Thursday, June 17, 2010


OK, I've been laying out recently and haven't posted or commented much for a while. I apologize, but yes, I have excuses. The end of the school year has come and gone and that's hectic as heck what with exams and grades. Mine is a little more hectic because I have to prepare my grades and exams early because I read Advanced Placement essays in Louisville for seven days, causing me to miss the last week of school. Thankfully, I have a great friend and fellow conservative teacher who graciously enters my grades for me in the school computer. Last, but not least, we began conditioning sessions for our high school girl's soccer team that I coach.


The essay grading for Advanced Placement US history is quite a process. Over 1200 AP US history teachers gather to grade essays for a week every year. Over 300,000 students took the AP test this year. The test consists of three essays, and 80 Mutiple Choice questions answered in 55 minutes. The multiple choice questions are graded by computer. Each student writes three essays. Two are free responses in which the student is given a question and required to write an essay to answer that question based on the knowledge the student possesses about that question. I'll link the essay questions from this year's test. The other essay is a Document Based Question (DBQ) in which the student is given parts of several documents to use as a reference to answer the question. The student must include a preponderance, (rule of thumb: half plus one) of the documents to answer the question.

The essays have to be graded by trained teachers who read them. It is a very taxing process in which we read from 8am-5pm, with an hour off for lunch. All teachers read for six days. It's something like a death march. Most of the free response essays are in the page and a half to two page range. The DBQs are in the multiple page range, mostly 3-5 pages. I read over 1,080 essays. I did my part. Two teachers at my table read in excess of 1,700 essays. All in all a lot of work, but a great training experience. As for the scoring, a "9" is the highest grade on the scoring rubric. Of the over 1,000 I read, I scored two 9s, ten 8s, and a lot of 7s, 6s, and 5s, all good scores. A lot were in the 2-4 range, not so good. Read the questions and see how you would do. They are extremely difficult.

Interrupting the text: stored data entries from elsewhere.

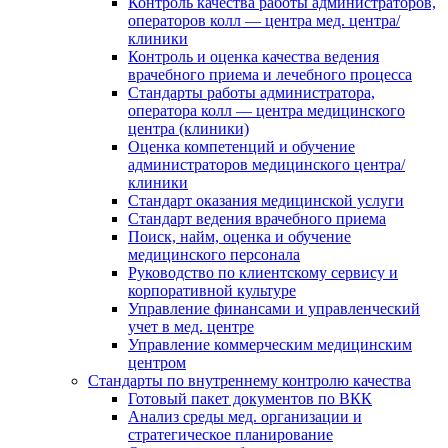
Контроль качества работы администраторов,
операторов колл — центра мед. центра/
клиники
Контроль и оценка качества ведения
врачебного приема и лечебного процесса
Стандарты работы администратора,
оператора колл — центра медицинского
центра (клиники)
Оценка компетенций и обучение
администраторов медицинского центра/
клиники
Стандарт оказания медицинской услуги
Стандарт ведения врачебного приема
Поиск, найм, оценка и обучение
медицинского персонала
Руководство по клиентскому сервису и
корпоративной культуре
Управление финансами и управленческий
учет в мед. центре
Управление коммерческим медицинским
центром
Стандарты по внутреннему контролю качества
Готовый пакет документов по ВКК
Анализ среды мед. организации и
стратегическое планирование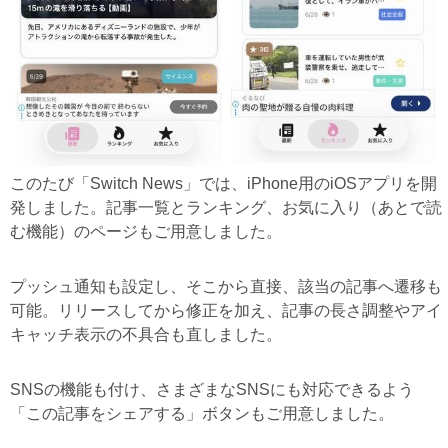
このたび「Switch News」では、iPhone用のiOSアプリを開
発しました。記事一覧とランキング、お気に入り（あとで読
む機能）のページもご用意しました。
プッシュ通知も設定し、そこから直接、該当の記事へ遷移も
可能。リリースしてから修正を加え、記事の長さ調整やアイ
キャッチ表示の不具合も直しました。
SNSの機能も付け、さまざまなSNSにも対応できるよう
「この記事をシェアする」ボタンもご用意しました。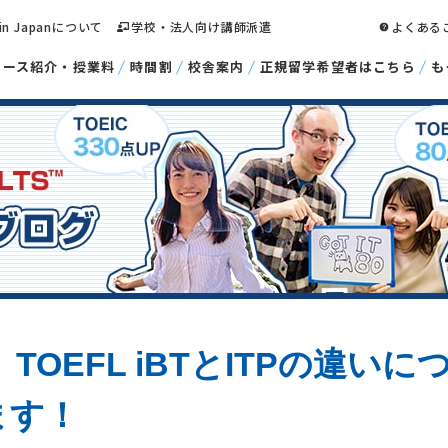
 in Japanについて
学校・法人向け講師派遣
よくある
コース紹介・授業料
時間割
校舎案内
正規留学希望者はこちら
も
TOEFL iBTとITPの違いに
ます！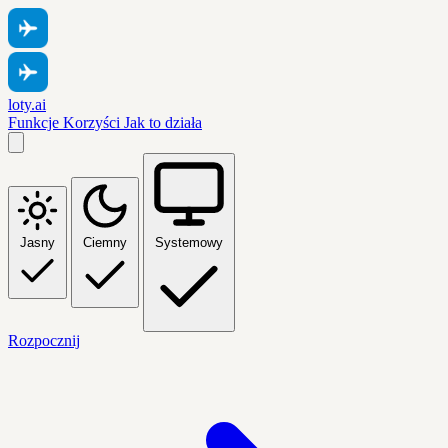
loty.ai
Funkcje
Korzyści
Jak to działa
Jasny
Ciemny
Systemowy
Rozpocznij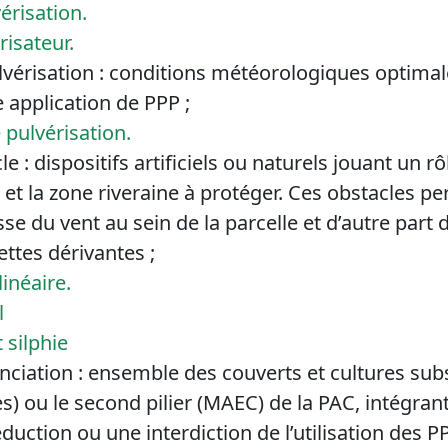
érisation.
risateur.
lvérisation : conditions météorologiques optima
 application de PPP ;
 pulvérisation.
 : dispositifs artificiels ou naturels jouant un rô
ée et la zone riveraine à protéger. Ces obstacles p
sse du vent au sein de la parcelle et d’autre part 
ettes dérivantes ;
linéaire.
l
 silphie
ciation : ensemble des couverts et cultures subs
es) ou le second pilier (MAEC) de la PAC, intégran
duction ou une interdiction de l’utilisation des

I've coached soccer for way past 25 years. My coaching began with the CYO (Catholic Youth Organization) when my son began playing 30 years ago. I learned about the game along with him. I began coaching high school girls in 1992. When my daughter started high school I started as an assistant coach of her team. After she graduated, I continued on until I started teaching at a rival high school. I eventually became the head coach at my school and started another season on Monday, June 14th. I love the job, but the head coach is responsible for everything that goes on and it's a lot and is very time consuming. Luckily the salary is overwhelmingly high. Insert sarcasm.

I'm convinced that if you are coaching for the money, you're doing it for the wrong reason. I love coaching kids and I believe in the lessons sports has to offer to them. I've made many friends in sports and many players have become great people and communicate frequently. That's all that really matters to me. I'm blessed with great assistants who are knowledgeable and passionate about coaching kids. In this day and age when youth sports are often under fire for parents and coaches who are out of control, there is much that is good about youth sports and I remain dedicated to it.

That's what I've been doing with my summer.


Brooke said...

As long as there aren't any of those vuvuzelas at your games. ;)

Law and Order Teacher said...

I would be really happy if that were the case. I hate those horns. I miss the songs and the chants from the various countries. That's destroyed the atmosphere. Thanks for visiting.

Z said...

I read ONE essay answer and it was so ridiculously indoctrinated-liberalness that I couldn't read more...ugh!
I remember now you did this last year...glad to have you back!

Law and Order Teacher said...

You learn to go by it and read for facts. I grade them on their grasp of facts and not their spin. I had an interesting confrontation with a clerk in Barnes and Nobles bookstore. Way back when Larry Schweikart wrote a "Patriot's History" I bought the hardback, autographed version.

I showed my teacher discount card and said "yes" when he asked if I was going to use it my classes. He said, "That's pretty one-sided." I looked him in the eye and I said, "I teach facts, I don't teach spin. Facts are facts and the spin doesn't matter. This book is facts. Zinn's book is spin." He got flustered and said, "I hope you teach both sides of things." I said, "There aren't both sides. Facts are facts and that's the only side." He stared at me, rang me up and I walked out. Bam.